When I got home, I checked my email and started to do some work for school, then abruptly got up and crawled into bed, where I slept for three or four hours. I woke up to talk to my ex-husband, who called to tell me that when he plays the harmonica, our dog Lupe gets the blues and sings along. I told him about my adventures and misadventures of the past 24 hours, and he said that I could always call him if I needed a ride or help with anything. I felt appreciative, yet oddly guilty.

My landlord had picked up some food for me, and I got up to eat it around 5:30, my first solid food in 48 hours. Arielle, the other fifth-grade teacher called to tell me about some meeting at school she had attended, just as I was about to take my first bite. She wanted to talk for so long about this meeting and I could hardly bear it. I was drugged and starving and could not figure out why this woman wouldn't let me get off the phone.

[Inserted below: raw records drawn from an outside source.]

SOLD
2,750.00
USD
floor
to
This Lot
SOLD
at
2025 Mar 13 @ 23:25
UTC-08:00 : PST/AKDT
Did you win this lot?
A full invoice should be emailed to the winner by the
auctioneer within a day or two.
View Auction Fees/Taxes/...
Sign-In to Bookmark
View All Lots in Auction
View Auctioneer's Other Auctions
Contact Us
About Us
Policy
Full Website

A short time later I was playing Scrabble online, and felt that I had to fart, as I had been doing freely all day. I did, but instead, quite unexpectedly, I pooped my pants. Completely. Like a baby in a diaper. It felt like pudding. I stood up, hollering, "Aw, shit!" I was so angry about it. I waddled to the bathroom and had to sit, all soiled, on the toilet to finish. Then, naked and covered in my own excrement, I scampered past the uncurtained windows of the kitchen to throw my pants away, and hopped straight into the shower.

Immediately after my shower, I anticipated soon needing the toilet again, so, still nude, I put on rubber gloves and scrubbed both the toilet and the bathroom sink. This left me completely exhausted and I was ready to go to bed soon after.